Qin Haotian, Weng Jian, Zhou Bo, Zhang Weifei, Li Guoqing, Chen Yingqi, Qi Tiantian, Zhu Yuanchao, Yu Fei, Zeng Hui
Department of Bone & Joint Surgery, Peking University Shenzhen Hospital, Shenzhen, 518036, China.
National & Local Joint Engineering Research Center of Orthopaedic Biomaterials, Peking University Shenzhen Hospital, Shenzhen, 518036, China.
Biol Trace Elem Res. 2023 Jun;201(6):2823-2842. doi: 10.1007/s12011-022-03364-7. Epub 2022 Jul 23.
Bone defects are often caused by trauma or surgery and can lead to delayed healing or even bone nonunion, thereby resulting in impaired function of the damaged site. Magnesium ions and related metallic materials play a crucial role in repairing bone defects, but the mechanism remains unclear. In this study, we induced the angiogenic differentiation of bone marrow stromal cells (BMSCs) with different concentrations of magnesium ions. The mechanism was investigated using γ-secretase inhibitor (DAPT) at different time points (7 and 14 days). Angiogenesis, differentiation, migration, and chemotaxis were detected using the tube formation assay, wound-healing assay, and Transwell assay. Besides, we analyzed mRNA expression and the angiogenesis-related protein levels of genes by RT-qPCR and western blot. We discovered that compared with other concentrations, the 5 mM magnesium ion concentration was more conducive to forming tubes. Additionally, hypoxia-inducible factor 1 alpha (Hif-1α) and endothelial nitric oxide (eNOS) expression both increased (p < 0.05). After 7 and 14 days of induction, 5 mM magnesium ion group tube formation, migration, and chemotaxis were enhanced, and the expression of Notch pathway genes increased. Moreover, expression of the Notch target genes hairy and enhancer of split 1 (Hes1) and Hes5 (hairy and enhancer of split 5), as well as the angiogenesis-related genes Hif-1α and eNOS, were enhanced (p < 0.05). However, these trends did not occur when DAPT was applied. This indicates that 5 mM magnesium ion is the optimal concentration for promoting the angiogenesis and differentiation of BMSCs in vitro. By activating the Notch signaling pathway, magnesium ions up-regulate the downstream genes Hes1 and Hes5 and the angiogenesis-related genes Hif-1α and eNOS, thereby promoting the angiogenesis differentiation of BMSCs. Additionally, magnesium ion-induced differentiation enhances the migration and chemotaxis of BMSCs. Thus, we can conclude that magnesium ions and related metallic materials promote angiogenesis to repair bone defects. This provides the rationale for developing artificial magnesium-containing bone materials through tissue engineering.

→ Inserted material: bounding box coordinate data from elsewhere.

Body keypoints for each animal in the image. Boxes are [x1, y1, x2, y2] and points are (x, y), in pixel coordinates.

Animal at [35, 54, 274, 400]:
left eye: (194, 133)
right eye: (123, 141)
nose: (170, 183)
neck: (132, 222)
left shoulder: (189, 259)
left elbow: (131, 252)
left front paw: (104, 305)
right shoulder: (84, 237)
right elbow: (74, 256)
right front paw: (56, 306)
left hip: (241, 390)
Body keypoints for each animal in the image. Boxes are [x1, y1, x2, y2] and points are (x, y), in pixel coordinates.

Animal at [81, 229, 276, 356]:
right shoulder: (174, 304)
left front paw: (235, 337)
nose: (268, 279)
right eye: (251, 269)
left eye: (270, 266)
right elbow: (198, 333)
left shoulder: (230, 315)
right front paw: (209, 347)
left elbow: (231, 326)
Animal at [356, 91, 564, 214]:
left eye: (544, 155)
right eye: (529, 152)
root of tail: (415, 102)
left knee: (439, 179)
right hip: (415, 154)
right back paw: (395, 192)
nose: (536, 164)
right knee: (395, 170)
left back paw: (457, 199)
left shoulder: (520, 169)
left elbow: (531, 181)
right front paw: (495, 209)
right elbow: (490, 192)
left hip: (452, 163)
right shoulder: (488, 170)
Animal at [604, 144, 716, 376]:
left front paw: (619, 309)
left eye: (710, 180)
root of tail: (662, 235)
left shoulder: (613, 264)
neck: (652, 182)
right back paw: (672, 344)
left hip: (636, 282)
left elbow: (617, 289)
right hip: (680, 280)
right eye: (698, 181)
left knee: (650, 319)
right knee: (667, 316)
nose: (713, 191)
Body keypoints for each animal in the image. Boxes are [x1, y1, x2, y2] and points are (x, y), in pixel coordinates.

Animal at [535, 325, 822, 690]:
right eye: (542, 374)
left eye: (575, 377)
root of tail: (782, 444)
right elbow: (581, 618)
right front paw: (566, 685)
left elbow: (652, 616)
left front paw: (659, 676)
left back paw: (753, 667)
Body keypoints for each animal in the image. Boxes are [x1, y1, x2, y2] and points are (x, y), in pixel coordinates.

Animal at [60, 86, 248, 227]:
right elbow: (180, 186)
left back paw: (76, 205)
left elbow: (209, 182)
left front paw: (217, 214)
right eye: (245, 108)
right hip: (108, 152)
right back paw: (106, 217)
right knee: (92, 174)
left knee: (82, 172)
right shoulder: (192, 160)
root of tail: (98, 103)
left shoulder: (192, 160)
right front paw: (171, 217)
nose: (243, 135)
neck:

骨缺损常由创伤或手术引起,可导致愈合延迟甚至骨不连,从而致使受损部位功能受损。镁离子及相关金属材料在骨缺损修复中起关键作用,但其机制尚不清楚。在本研究中,我们用不同浓度的镁离子诱导骨髓间充质干细胞(BMSCs)的血管生成分化。在不同时间点(7天和14天)使用γ-分泌酶抑制剂(DAPT)研究其机制。采用管形成实验、伤口愈合实验和Transwell实验检测血管生成、分化、迁移和趋化性。此外,我们通过RT-qPCR和蛋白质免疫印迹法分析基因的mRNA表达和血管生成相关蛋白水平。我们发现,与其他浓度相比,5 mM镁离子浓度更有利于形成血管管腔。此外,缺氧诱导因子1α(Hif-1α)和内皮型一氧化氮(eNOS)的表达均增加(p < 0.05)。诱导7天和14天后,5 mM镁离子组的管形成、迁移和趋化性增强,Notch信号通路基因的表达增加。此外,Notch靶基因毛状分裂增强子1(Hes1)和毛状分裂增强子5(Hes5)以及血管生成相关基因Hif-1α和eNOS的表达均增强(p < 0.05)。然而,应用DAPT时未出现这些趋势。这表明5 mM镁离子是体外促进BMSCs血管生成和分化的最佳浓度。通过激活Notch信号通路,镁离子上调下游基因Hes1和Hes5以及血管生成相关基因Hif-1α和eNOS,从而促进BMSCs的血管生成分化。此外,镁离子诱导的分化增强了BMSCs的迁移和趋化性。因此,我们可以得出结论,镁离子及相关金属材料通过促进血管生成来修复骨缺损。这为通过组织工程开发含镁人工骨材料提供了理论依据。